Cost pressures in house construction throughout Australia are easing but remain at elevated levels, the latest data shows.

And pressures are expected to ease further over the coming year.

Releasing the latest edition of its Cordell Construction Cost Index report, real-estate services firm Cordell says costs associated with the construction component (labour materials, equipment etc.) of building a typical new house across Australia increased by 1.9 percent in the December quarter.

At this level, cost escalation remains above the five-year quarterly average of 1.4 percent.

Nevertheless, the increase was below the 4.7 percent rise that was recorded in the September quarter and represents the lowest quarterly rate of increase since December 2021.

Across calendar 2022, house construction costs increased by 11.9 percent. This is well above the previous elevated level of increase (7.3 percent) that was recorded in 2021.

The latest data comes amid increasing signs of a slowdown in new home construction that has taken hold since the Reserve Bank of Australia (RBA) commenced a cycle of monetary policy tightening that has seen official interest rates rise from 0.1 percent in April to 3.1 percent in December.

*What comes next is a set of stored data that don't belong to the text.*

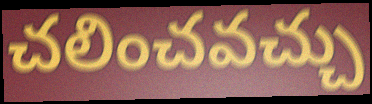
చలించవచ్చు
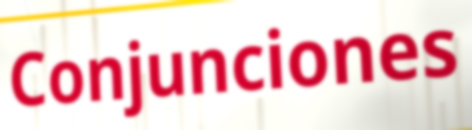
Conjunciones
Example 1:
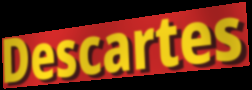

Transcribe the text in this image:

Descartes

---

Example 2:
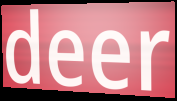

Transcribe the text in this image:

deer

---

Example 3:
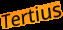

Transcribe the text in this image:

Tertius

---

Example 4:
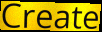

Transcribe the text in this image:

Create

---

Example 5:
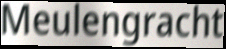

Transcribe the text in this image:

Meulengracht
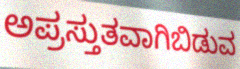
ಅಪ್ರಸ್ತುತವಾಗಿಬಿಡುವ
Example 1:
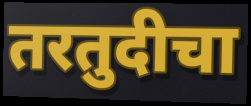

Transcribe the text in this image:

तरतुदीचा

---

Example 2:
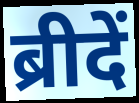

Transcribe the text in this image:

ब्रीदें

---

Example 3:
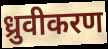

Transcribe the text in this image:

ध्रुवीकरण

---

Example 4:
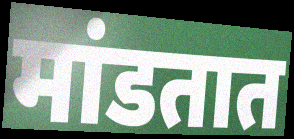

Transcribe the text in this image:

मांडतात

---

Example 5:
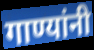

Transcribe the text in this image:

गाण्यांनी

On Friday, new data released by the Australian Bureau of Statistics (ABS) showed that the seasonally adjusted number of loans made to owner occupiers for the purpose of either constructing a new home or purchasing a newly constructed home has declined for six consecutive months (to November) and now sits at its lowest level in almost ten years.

Meanwhile, earlier building approval data indicated that the seasonally adjusted number of new dwellings that have been approved for construction has contracted for five of the past six months (to November) and has fallen by 22 percent over the past quarter.

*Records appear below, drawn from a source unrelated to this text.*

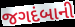
જગદંબાની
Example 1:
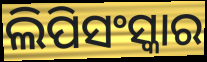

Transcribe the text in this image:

ଲିପିସଂସ୍କାର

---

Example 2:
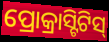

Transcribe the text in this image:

ପ୍ରୋକ୍ରାସ୍ଟିଟିସ୍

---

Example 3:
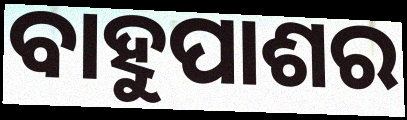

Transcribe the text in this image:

ବାହୁପାଶର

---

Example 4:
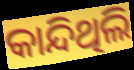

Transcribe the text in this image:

କାନ୍ଦିଥିଲି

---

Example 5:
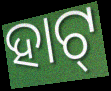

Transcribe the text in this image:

ହାଟ୍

All this points to a likely slowdown in new home construction during 2023 – a phenomenon that is likely to ease pressure on resources as the industry works through a record pipeline of detached home building work that followed low interest rates and home building incentives in the wake of COVID.

 

(source: CoreLogic)

CoreLogic Construction Cost Estimation Manager John Bennett said the figures reflect a post-COVID operating period which is being hampered by rising interest rates and higher inflation.

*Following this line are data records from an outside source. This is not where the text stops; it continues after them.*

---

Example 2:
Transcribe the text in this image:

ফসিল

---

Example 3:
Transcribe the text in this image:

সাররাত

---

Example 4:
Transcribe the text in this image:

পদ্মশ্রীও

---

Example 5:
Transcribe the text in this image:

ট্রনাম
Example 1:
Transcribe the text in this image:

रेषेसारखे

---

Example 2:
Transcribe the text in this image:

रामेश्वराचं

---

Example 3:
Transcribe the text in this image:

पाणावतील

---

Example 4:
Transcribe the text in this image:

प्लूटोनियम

“The industry has been through a very challenging 18 months to two years, with extreme periods of volatility in pricing due to restricted domestic supply chains, material and labour shortages,” Bennet said.

“Although the annual CCCI remains high, on a quarterly basis there’s been an easing in residential construction costs. This reflects a pull back from consumers, builders and will eventually flow through to suppliers, as projects are delayed or put on hold in the current economic environment.”

Bennett says pressures stem from numerous sources.

“The biggest contributors currently are volatile timber prices, with fluctuations in structural timber costs and general increases to timber products,” he said.

“Prices for metal products such as gutters, lintels and fixings, used for roofing and structural purposes continue to increase, and concrete values also remain unstable.

“Petrol rises are affecting cartage and delivery costs, notably concrete, however larger items such as rainwater tanks are also affected. Gravel, aggregates and fill have increased, possibly affected by the rise in petrol prices, while increasing costs for appliances and fittings have also been noticed.”

Despite these pressures, Bennett expects cost growth to ease over coming months amid caution from consumers, builders and suppliers against a backdrop of rising interest rates and ongoing inflation pressures.

CoreLogic Research Director Tim Lawless agrees.

Whilst the pipeline of residential work remains strong, Lawless says a 41 percent decline in dwelling approvals/consents since March will have helped to ease pressure off an overstretched industry.

“Although a large number of homes remain under construction, the dwindling number of approved homes in the construction pipeline should help to alleviate construction costs down the track,” he said.

“Anecdotally, as skilled migration continues to ramp up, we should see the costs associated with some trades and labour slow further.”